Am I experiencing heart disease risk factors?
What harms / causes heart disease and what puts you at risk for heart disease?
Heredetary and lifestyle factors may increase your chance of heart disease:
- Smoking and secondhand smoke
- Being inactive—a sedentary lifestyle
- Consuming too much alcohol
- Consuming a diet high in cholesterol and saturated fats
All of these factors increase the risk of plaque building up inside the arteries that supply blood to the heart. Your body makes plaque from cholesterol, fat substances, cellular waste products, and a clotting material in the blood that can cause heart disease.
Plaque buildup can partially or completely block off an artery. Plaque can also break off and travel through the blood until it gets stuck. This is called a blood clot. In both these instances, blood flow to the heart can be blocked. This can lead to a heart attack.
During a heart attack, there is pain in the chest that continues down the arm coupled with shortness of breath. Women can also experience nausea, unexplained tiredness, and jaw pain. Men don’t typically report those heart disease symptoms.
What is a diet for heart disease?
There are different versions of heart disease diets. The DASH diet, Mediterranean diet, low-cholesterol diet plan, and low-salt diet plan are all are appropriate heart disease diets. Follow these 10 tips to start implement a heart disease diet:
- Decrease your salt intake – keep your salt intake between 1500 mg and 2300 mg per day.

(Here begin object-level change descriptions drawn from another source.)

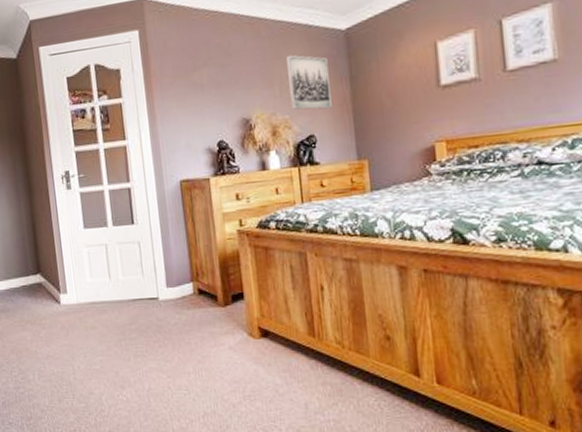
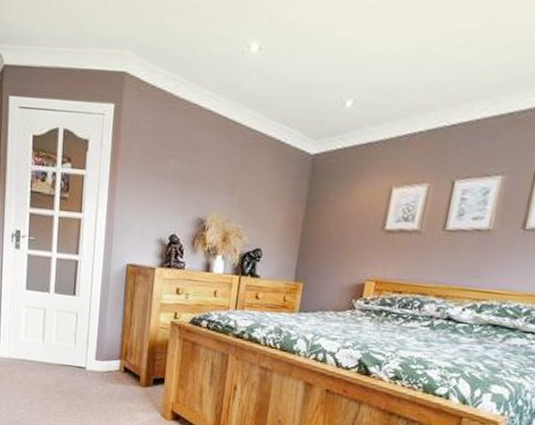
wall art: present [285,54,332,110] -> none [246,166,290,228]

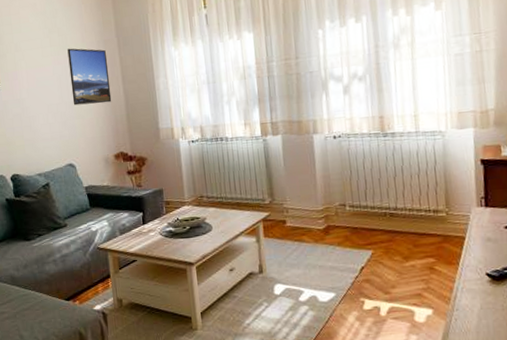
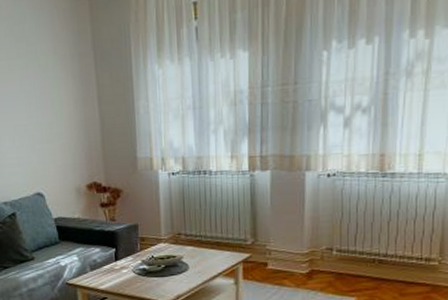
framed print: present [67,48,112,106] -> none [37,61,86,128]

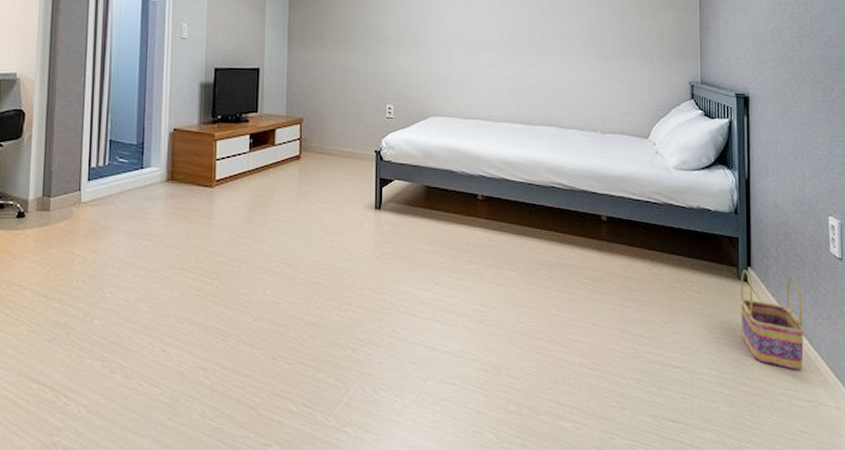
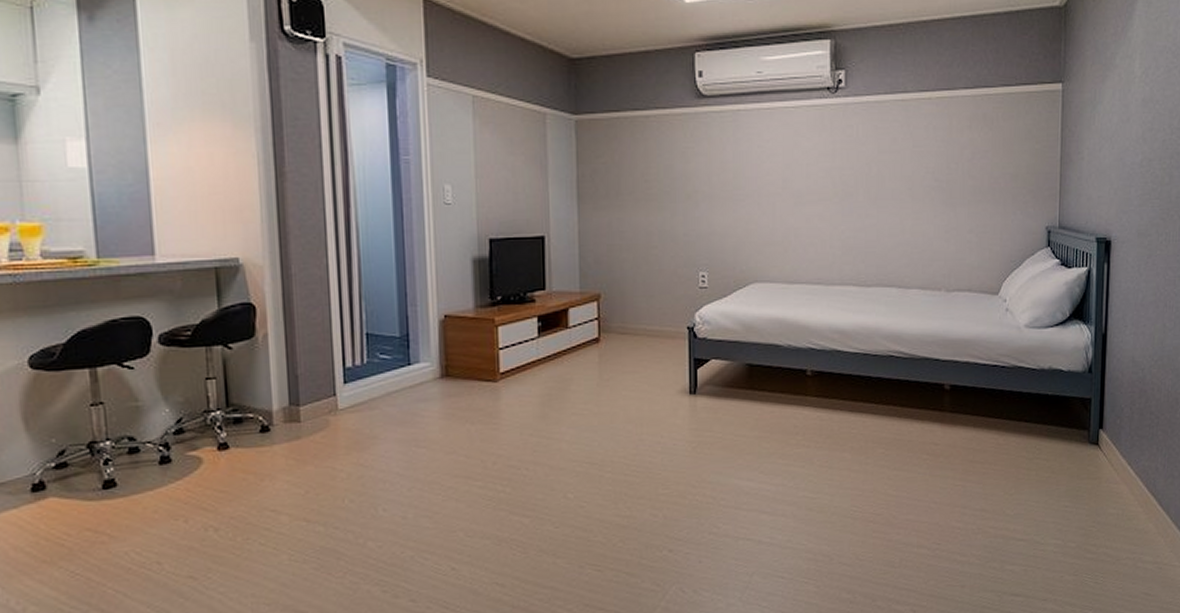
basket: present [740,269,805,370] -> none [1089,432,1155,533]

That’s less than 1 teaspoon a day. Remove the saltshaker from the table and reduce the amount of salt you add when you cook.
- Season with herbs and spices – replace salt with herbs and spices such as oregano, chili powder, onion and garlic powder, turmeric, parsley, and ginger.
- Eat a rainbow of colors – include a variety of colors when picking out and eating your vegetables and fruits.
- Increase your vegetable intake – fill half your plate with high-fiber vegetables such as carrots, sweet peppers, or cauliflower. Choose fresh, frozen, or canned veggies that do not have added salt or sauce.
- Boost your fruit intake – use fruit as a snack with protein, such fresh melon and low-fat cottage cheese. Fresh, frozen, or canned (in own juice) will work. Fruit can satisfy that after meal sweet tooth with a burst of flavor.
- Look at saturated fat – decrease your intake of saturated fat to less than 7% of your daily calories. Eat less marbled meats, luncheon meats, butter, and coconut oil.
- Eat low-fat dairy – use 1% or skim milk for you cooking and coffee needs. And, opt for low-fat or skim yogurt in place of sour cream.
- Decrease your oil/fat intake – avoid deep fried foods and only use a splash of oil when cooking.
- Lose weight – incorporate moderate physical activity as you are able for at least 150 minutes per week and eat a nutritious diet.
- Make meal prep easy – subscribe to a heart healthy meal delivery service.
MealPro’s heart healthy meals are low in sodium and saturated fat. The meals are cooked with heart healthy olive oil. Lean protein is baked not fried. These meals are built taking into account vitamins and minerals that affect the heart and are served with a generous portion of colorful vegetables and helping of whole grains. The veggies and grains are both rich in needed nutrients and great sources of fiber.
- Turmeric Turkey – lean ground turkey seasoned with turmeric which is an anti-inflammatory spice. The turkey is served on a bed of whole grain brown rice along with a generous serving of green and yellow zucchini.
- Brussel Salmon – omega-3 rich baked salmon served on whole grain couscous. A serving of baked Brussel sprouts is included. Cauliflower Chicken – this is a colorful meal with cauliflower, broccoli, and shredded carrots served with lean baked chicken and a helping of whole grain brown rice.
- Sweet Potato Bowl – rich in protein, this meatless meal includes red kidney beans with basmati brown rice. It includes nutrient rich sweet potatoes garnished with parsley.
Who can benefit from heart disease diet plan?
A heart healthy diet is a good way for the whole family to eat. It can help decrease everyone’s risk of developing heart disease. And, eating to nourish your heart is satisfying and delicious. It also gives you the energy needed for a healthy, active lifestyle.
Do you have questions about eating heart healthy? Reach out to a registered dietitian or nutritionist in your area, and take control of your nutrition.